**Task directions**
The response should be exactly the number of lines in the material below that contain the word "property".

START Supplied records

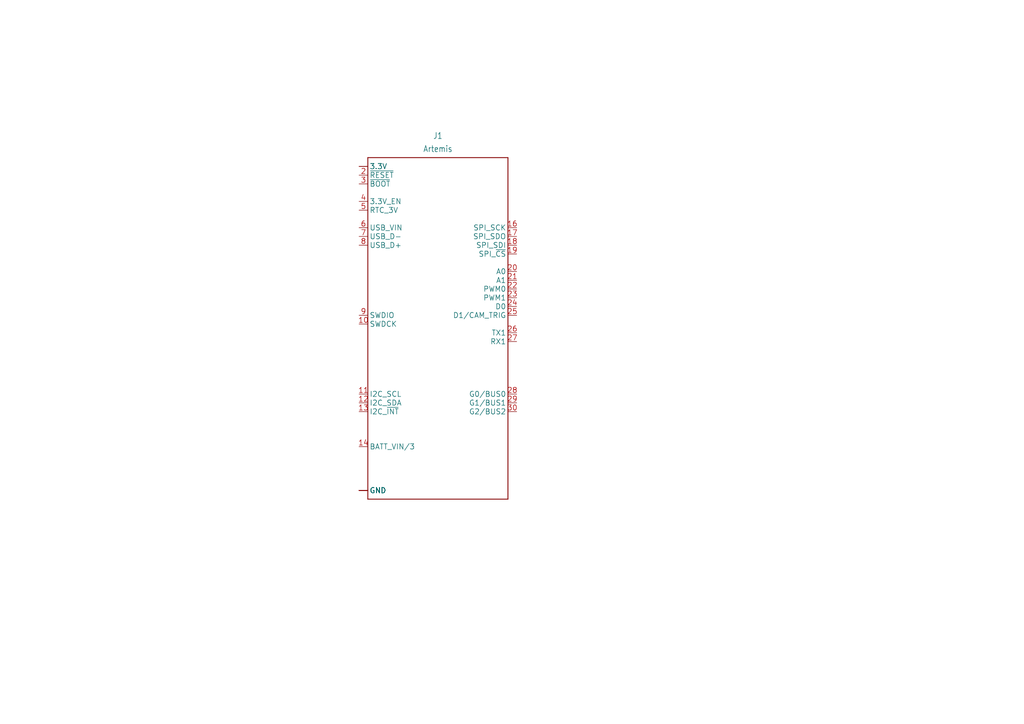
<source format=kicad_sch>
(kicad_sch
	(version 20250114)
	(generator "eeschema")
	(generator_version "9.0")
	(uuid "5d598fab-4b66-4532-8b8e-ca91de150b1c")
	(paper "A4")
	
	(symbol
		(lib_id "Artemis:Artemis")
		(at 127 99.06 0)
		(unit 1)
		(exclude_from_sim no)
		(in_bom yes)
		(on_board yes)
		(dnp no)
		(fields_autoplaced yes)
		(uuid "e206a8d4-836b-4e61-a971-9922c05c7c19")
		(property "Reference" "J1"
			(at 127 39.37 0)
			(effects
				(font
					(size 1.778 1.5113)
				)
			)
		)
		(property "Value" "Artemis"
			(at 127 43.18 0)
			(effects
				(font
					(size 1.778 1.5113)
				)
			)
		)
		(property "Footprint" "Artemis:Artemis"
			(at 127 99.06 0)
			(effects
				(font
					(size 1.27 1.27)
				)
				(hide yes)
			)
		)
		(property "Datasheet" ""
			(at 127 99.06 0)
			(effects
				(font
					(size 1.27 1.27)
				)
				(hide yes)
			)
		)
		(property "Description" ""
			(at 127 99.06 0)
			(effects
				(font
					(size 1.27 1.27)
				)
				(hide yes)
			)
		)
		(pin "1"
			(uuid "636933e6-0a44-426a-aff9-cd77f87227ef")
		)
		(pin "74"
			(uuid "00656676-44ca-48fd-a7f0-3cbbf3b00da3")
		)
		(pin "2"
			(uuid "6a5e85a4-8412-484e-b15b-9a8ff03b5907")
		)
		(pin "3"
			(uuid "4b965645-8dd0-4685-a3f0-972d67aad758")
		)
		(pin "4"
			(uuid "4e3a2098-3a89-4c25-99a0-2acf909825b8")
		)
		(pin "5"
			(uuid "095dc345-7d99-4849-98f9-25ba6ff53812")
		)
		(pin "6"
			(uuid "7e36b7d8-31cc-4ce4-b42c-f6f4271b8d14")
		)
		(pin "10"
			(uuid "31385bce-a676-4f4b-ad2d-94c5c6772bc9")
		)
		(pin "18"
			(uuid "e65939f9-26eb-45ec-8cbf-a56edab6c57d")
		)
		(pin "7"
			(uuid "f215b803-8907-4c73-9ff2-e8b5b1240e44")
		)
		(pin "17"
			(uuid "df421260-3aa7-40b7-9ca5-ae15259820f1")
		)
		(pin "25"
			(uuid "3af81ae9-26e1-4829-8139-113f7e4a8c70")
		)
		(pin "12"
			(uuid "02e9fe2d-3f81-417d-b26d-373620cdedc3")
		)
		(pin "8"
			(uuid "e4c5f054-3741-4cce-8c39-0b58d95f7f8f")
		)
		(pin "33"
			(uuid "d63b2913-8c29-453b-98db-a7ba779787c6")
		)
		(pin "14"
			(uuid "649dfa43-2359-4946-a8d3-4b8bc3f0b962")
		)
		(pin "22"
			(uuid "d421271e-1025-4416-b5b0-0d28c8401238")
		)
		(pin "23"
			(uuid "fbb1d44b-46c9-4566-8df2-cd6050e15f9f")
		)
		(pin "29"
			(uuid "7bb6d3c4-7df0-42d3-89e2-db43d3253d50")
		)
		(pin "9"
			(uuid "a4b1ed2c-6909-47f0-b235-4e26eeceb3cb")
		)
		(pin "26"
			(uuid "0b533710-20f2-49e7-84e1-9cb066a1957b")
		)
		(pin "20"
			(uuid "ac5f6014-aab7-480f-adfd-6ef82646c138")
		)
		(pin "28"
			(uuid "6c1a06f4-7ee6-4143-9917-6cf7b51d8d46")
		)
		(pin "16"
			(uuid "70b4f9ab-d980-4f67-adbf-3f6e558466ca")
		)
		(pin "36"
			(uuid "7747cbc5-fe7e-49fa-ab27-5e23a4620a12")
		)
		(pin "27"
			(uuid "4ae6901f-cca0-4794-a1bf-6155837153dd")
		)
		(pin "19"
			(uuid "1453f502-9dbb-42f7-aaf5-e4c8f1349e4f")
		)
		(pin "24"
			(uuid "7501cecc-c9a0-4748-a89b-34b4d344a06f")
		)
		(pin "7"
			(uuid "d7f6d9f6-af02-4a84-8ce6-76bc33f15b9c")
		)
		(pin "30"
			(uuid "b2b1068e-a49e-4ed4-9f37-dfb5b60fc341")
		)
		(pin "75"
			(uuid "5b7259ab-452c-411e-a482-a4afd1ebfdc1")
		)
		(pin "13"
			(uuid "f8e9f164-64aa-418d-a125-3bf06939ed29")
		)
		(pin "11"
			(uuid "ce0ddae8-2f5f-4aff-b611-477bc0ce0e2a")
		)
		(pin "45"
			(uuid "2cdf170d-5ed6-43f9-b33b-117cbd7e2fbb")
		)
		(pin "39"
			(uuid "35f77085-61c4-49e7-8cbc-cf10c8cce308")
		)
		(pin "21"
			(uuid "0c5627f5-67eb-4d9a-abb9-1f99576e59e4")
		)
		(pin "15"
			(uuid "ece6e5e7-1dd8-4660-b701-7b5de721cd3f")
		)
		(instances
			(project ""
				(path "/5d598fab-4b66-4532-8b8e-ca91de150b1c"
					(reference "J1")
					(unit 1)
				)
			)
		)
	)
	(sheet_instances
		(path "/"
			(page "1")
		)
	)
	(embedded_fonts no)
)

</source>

END Supplied records
START Supplied records

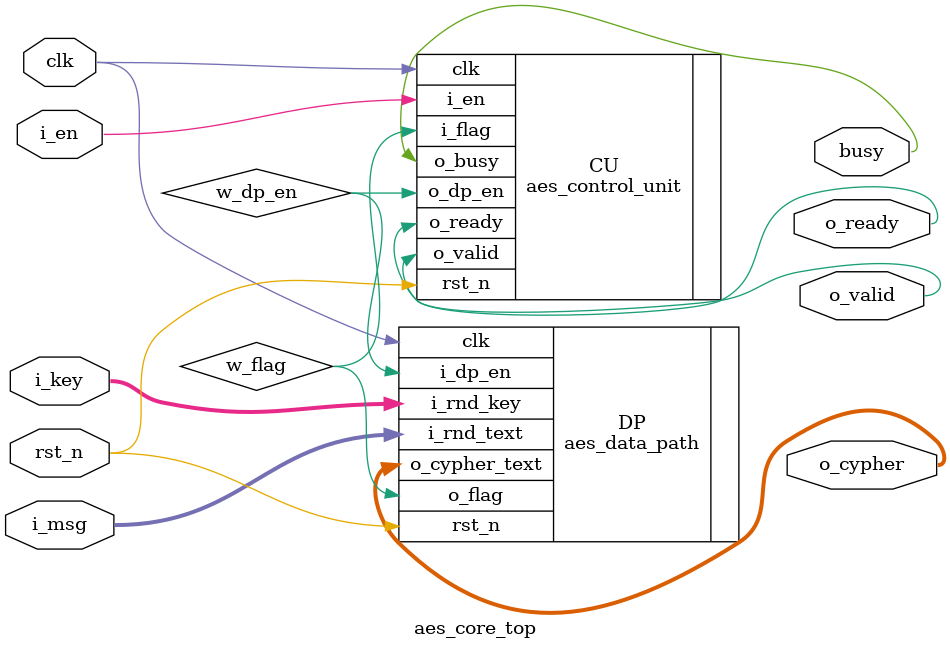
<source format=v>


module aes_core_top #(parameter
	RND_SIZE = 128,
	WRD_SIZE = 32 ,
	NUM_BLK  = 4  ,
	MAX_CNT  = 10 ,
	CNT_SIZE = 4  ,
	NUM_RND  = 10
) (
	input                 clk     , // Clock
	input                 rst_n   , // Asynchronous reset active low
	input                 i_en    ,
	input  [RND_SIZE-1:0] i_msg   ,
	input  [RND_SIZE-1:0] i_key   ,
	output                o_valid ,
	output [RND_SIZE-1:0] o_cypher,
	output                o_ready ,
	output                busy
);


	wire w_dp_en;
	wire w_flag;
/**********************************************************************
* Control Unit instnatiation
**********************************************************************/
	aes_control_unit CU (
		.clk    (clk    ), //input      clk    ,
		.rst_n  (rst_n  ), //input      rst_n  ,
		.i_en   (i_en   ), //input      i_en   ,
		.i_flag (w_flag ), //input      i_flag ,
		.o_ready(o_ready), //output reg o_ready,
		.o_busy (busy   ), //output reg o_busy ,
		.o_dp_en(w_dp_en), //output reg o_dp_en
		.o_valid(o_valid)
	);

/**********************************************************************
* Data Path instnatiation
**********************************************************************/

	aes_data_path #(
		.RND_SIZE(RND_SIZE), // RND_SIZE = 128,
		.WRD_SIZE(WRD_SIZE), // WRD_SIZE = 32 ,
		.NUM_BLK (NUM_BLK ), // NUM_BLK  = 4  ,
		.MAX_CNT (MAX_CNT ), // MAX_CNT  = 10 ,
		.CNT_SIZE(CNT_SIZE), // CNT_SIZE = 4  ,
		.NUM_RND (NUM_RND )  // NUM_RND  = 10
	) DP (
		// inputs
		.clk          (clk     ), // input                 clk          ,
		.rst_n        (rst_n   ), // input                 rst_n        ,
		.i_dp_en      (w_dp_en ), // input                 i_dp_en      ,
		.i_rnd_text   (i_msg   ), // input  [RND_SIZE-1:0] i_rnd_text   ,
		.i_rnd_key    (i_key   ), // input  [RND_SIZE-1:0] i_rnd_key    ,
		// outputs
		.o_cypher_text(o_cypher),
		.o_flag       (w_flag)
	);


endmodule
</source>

END Supplied records
START Supplied records

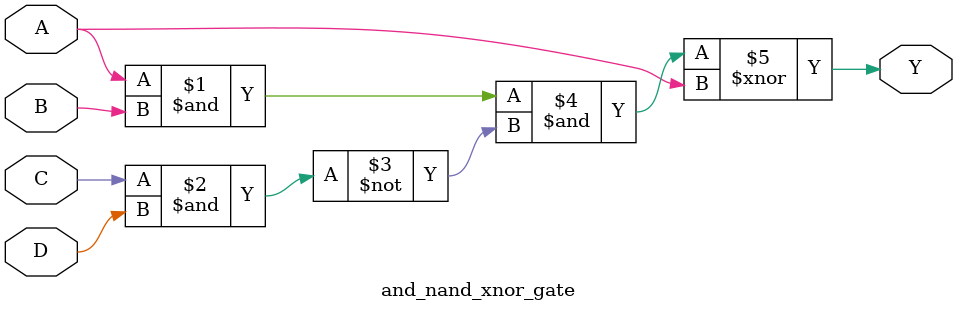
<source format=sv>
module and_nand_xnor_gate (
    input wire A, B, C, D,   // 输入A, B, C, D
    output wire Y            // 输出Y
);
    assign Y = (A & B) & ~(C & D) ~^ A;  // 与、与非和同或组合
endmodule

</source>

END Supplied records

**Reply to the exercise**
5